'German skepticism of SOHR could be connected to possible Coalition war crimes'
Germany's Foreign Ministry admitted that the information provided by the monitoring group, the Syrian Observatory for Human Rights (SOHR), might be unreliable after the organization blamed the US-led coalition for deadly bombings in Syria, including a strike on a school that reportedly killed up to 200 children.
However, the organization had the full trust of the West while it was covering the earlier battle for Aleppo.
The Syrian Observatory for Human Rights is based in Coventry in the West Midlands, the UK. The organization is run by Abdel Rahman from his home in Coventry
RT: Why is the monitor's credibility only being questioned now?
Gregory Copley: Because until now it has been reporting in a way which reflected badly on the Syrian government and in favor of the UK and US government’s position on Assad. So, it was never really a major intelligence collector. It always had a political agenda. It was quite clear that it was an anti-Assad group. Did it have some good information? Possibly, on occasion. Would that information be good enough to use as a targeting medium? I would say not. And it is actually interesting that the coalition has indicated that it used information from the SOHR as valid targeting data in a highly fluid situation. So, when the mistakes are happening with targeting, it is very easy to blame it on the SOHR. But the reality is that it was never a credible intelligence tool.
Everything that is going on now is involved in a global propaganda war. So, every side is trying to discredit the other side. A lot of these sources are possibly just relying on wrong internal sources that happen to be biased, that happen to be pushing an agenda, whomever they may be speaking to. But the larger point is the sort of propaganda that is involved as a central feature of how foreign policy is being conducted these days… In the United States, the propaganda directed against the Russian involvement in the Middle East is merged with attacks on President Trump, mainly by the Democratic Party. - Gerry Sussman, professor, Portland State University, to RT
RT: German officials say the Syrian observatory's sources on the ground may be biased, which could be Western-backed rebel groups. Do these groups no longer trust their Western partners?

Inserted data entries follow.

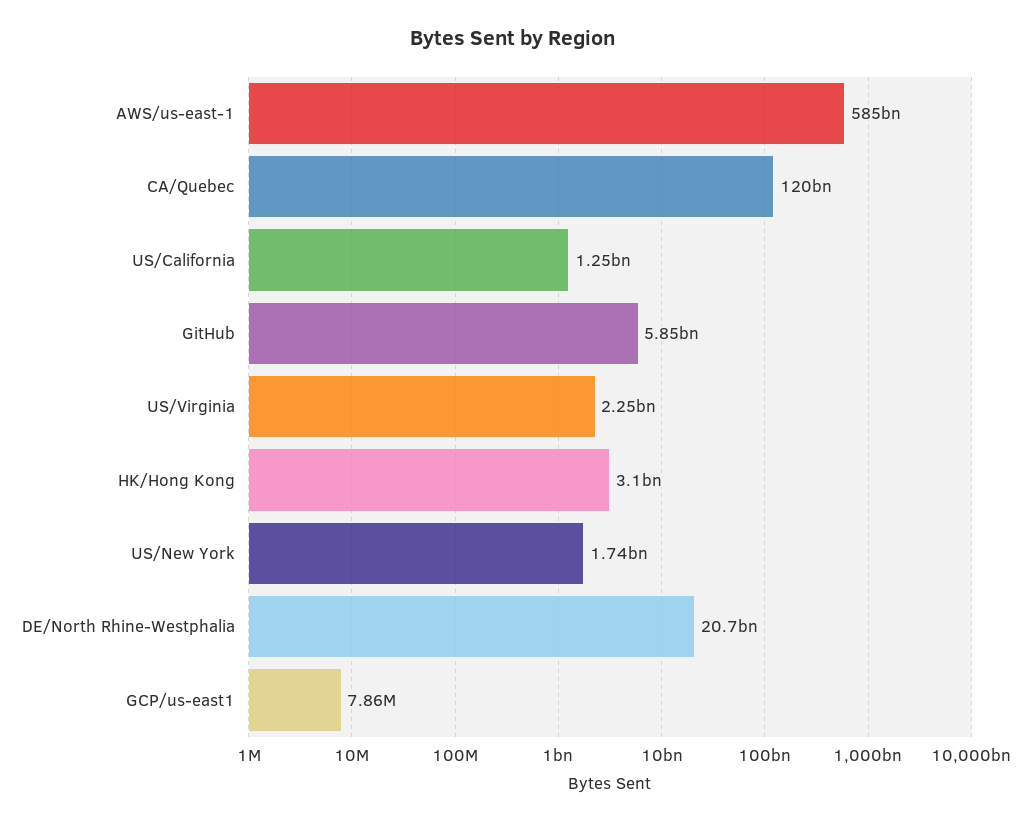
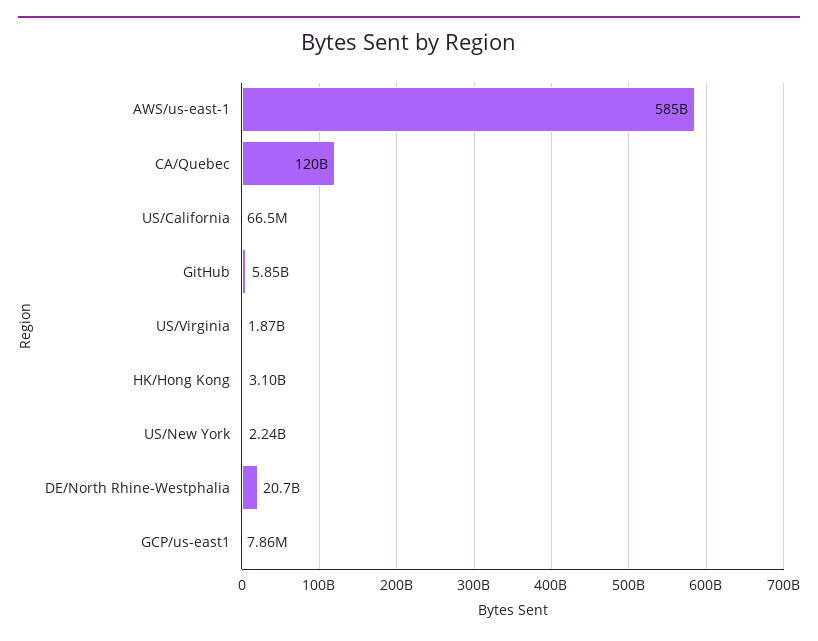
  {
    "AWS/us-east-1": 585000000000,
    "CA/Quebec": 120000000000,
-   "US/California": 1250000000,
+   "US/California": 66500000,
    "GitHub": 5850000000,
-   "US/Virginia": 2250000000,
+   "US/Virginia": 1870000000,
    "HK/Hong Kong": 3100000000,
-   "US/New York": 1740000000,
+   "US/New York": 2240000000,
    "DE/North Rhine-Westphalia": 20700000000,
    "GCP/us-east1": 7860000
  }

GC: I think there are two factors. Firstly, nobody on the ground in Syria at this stage is unbiased. They all have a position one way or another. And rightly so. That is the nature of warfare. Secondly, are they going to be able to credibly do anything? No, I don’t think so. It is basically an unreliable source. They reflect the fact that the UK government, and to a greater degree the US government, is less and less interested in interfering in Syria in the way that they want interference. The Syrian Observatory wants Assad out of office. The US government has said that that is no longer a primary objective, it may be an incidental objective, but it is not a primary objective. So, the US is not interested in supporting the Turkish-Saudi and Qatari objective which is to overthrow the Syrian government. That being the case, the so-called moderate and extreme groups against Assad are losing trust and faith in Washington and London.
This is the first time I have ever heard any Western government questioning the Syrian Observatory. They have just accepted it and taken it as an authorized source all the way through so many years since the civil war has been raging in Syria. I believe this is connected to the potential for a war crimes investigation. This school was hit with some 200 pupils killed; it is clearly not a military target; it is clearly subject to international law. The Americans seem to have indicated that they were involved. The Germans must be aware that they could face potential prosecution over any attack on a school and therefore they have to try and rubbish the source. I think all of bodies such as this have to be aware that one moment you could be the flavor of the month with Germany, America, Britain, France and so on. But as soon as you cross their interest, they are going to turn on you, drop you like a stone, but also abuse you and throw everything they can at you to make sure that you no longer are regarded as a credible source. So maybe the Observatory is going to learn the hard way here. - Political analyst Chris Bambery, to RT.
RT: The German Foreign Ministry says the Syrian Observatory remains an important partner. What other sources can European governments use if it no longer trusts the Syrian Observatory?
GC: That is the reality. There are no single sources and there are no small groups of sources that can be trusted to give an overall impression. I think the evidence can only be drawn from the results. We see movement of one group or another in a certain direction – you start to get an idea as to what is happening, but the reality is that we are seeing divisions now between the US and its allies, on the one hand, and the Turkish, Qatari and Saudis on the other. There are divisions on the battlefield, as well. We are seeing the US actually trying to block the Turks in certain areas on the ground in Syria and try to contain them. So, we are seeing a lot of dislocation within the so-called coalition. We are seeing the fact that this is going to erupt further. I think we will start to see an eruption out of Syria as ISIS gets more and more cornered as Al-Qaeda starts to regroup. I think that will flow into Lebanon very shortly and I think we will start to see great dislocation there. We will probably see Turkish-US antagonisms rise to a new level, particularly after the coming referendum in Turkey.